CNO v. Simeone, 2017
In this case, the member failed on numerous occasions to meet the standards of practice of the profession by failing to provide adequate care, failing to document accurately and failing to provide proper assessments. Proceeding by way of Agreed Statement of Fact, the panel found that the member had committed acts of professional misconduct and that the member engaged in unprofessional conduct. Subsequently, the panel accepted a Joint Submission on Order and ordered an oral reprimand, a five month suspension, and numerous terms, conditions and limitations on the member’s certificate of registration.
CNO v. Doey, 2019
In this case, the member’s conduct was vastly different in that it dealt with the use of profanity and derogatory statements. Similarly though, the case proceeded by way of Agreed Statement of Fact and the panel found the member had committed acts of professional misconduct. The member agreed to an Undertaking to permanently resign as a member of the College and to not apply for membership with the College at any time in the future. A Joint Submission on Order was also agreed upon by the parties to request an oral reprimand. In light of the member’s undertaking, the panel agreed to accept the Joint Submission on Order.
Penalty Decision
The Panel accepts the Joint Submission on Order and accordingly orders:
- The Member is required to appear before the Panel to be reprimanded within three months of the date that this Order becomes final.
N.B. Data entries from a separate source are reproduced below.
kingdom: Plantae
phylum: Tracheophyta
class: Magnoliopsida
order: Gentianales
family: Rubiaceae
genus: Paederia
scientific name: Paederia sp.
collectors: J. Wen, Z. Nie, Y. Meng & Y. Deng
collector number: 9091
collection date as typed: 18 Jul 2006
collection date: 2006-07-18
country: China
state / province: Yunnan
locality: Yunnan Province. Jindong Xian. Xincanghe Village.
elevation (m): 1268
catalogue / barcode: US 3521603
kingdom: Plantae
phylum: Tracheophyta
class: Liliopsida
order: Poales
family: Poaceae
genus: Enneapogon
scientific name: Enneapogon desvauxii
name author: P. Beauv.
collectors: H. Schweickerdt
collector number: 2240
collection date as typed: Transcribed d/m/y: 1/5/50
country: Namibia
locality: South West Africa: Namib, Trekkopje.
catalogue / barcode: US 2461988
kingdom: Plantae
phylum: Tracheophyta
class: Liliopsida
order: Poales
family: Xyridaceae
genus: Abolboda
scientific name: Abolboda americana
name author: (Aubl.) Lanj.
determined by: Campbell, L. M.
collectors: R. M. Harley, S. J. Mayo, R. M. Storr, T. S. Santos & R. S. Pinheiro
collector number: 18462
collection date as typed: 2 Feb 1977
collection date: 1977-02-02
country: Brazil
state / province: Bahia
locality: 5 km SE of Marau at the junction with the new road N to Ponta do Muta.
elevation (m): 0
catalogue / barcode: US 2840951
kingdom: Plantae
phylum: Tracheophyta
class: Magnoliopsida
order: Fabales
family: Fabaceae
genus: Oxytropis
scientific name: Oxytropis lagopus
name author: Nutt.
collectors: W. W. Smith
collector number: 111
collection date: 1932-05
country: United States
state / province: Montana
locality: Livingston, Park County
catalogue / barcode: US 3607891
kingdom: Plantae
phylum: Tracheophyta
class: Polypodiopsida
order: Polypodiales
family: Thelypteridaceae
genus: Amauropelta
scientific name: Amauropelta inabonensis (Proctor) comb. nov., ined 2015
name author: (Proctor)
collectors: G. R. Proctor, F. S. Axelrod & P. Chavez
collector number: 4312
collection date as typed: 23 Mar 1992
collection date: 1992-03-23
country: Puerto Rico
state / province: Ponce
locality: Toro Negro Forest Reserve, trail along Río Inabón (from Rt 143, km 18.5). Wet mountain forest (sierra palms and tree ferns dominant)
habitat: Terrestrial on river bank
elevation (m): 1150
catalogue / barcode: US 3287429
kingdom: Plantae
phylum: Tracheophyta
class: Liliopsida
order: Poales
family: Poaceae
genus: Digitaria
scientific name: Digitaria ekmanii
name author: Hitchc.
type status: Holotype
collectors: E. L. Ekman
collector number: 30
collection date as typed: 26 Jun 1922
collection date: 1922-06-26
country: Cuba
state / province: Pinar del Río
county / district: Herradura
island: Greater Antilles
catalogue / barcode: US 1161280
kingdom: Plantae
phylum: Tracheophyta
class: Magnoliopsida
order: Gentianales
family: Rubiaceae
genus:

Reasons for Penalty Decision
The Panel understands that the penalty ordered should protect the public and enhance public confidence in the ability of the College to regulate nurses. This is achieved through a penalty that addresses specific deterrence, general deterrence and, where appropriate, rehabilitation and remediation. The Panel also considered the penalty in light of the principle that joint submissions should not be interfered with lightly.
The Panel concluded that the proposed penalty is reasonable and in the public interest. The Member has co-operated with the College and, by agreeing to the facts and a proposed penalty, has accepted responsibility. The Panel finds that the penalty, in combination with the Undertaking whereby the Member will permanently resign as a member of the College, satisfies the principles of specific and general deterrence, and public protection.
With respect to remediation, the Panel determined the Undertaking eliminated the necessity of this principle as the Member agreed to permanently resign from the profession.
The penalty is in line with what has been ordered in previous cases.
I, Heather Stevanka, RN, sign this decision and reasons for the decision as Chairperson of this Discipline Panel and on behalf of the members of the Discipline Panel.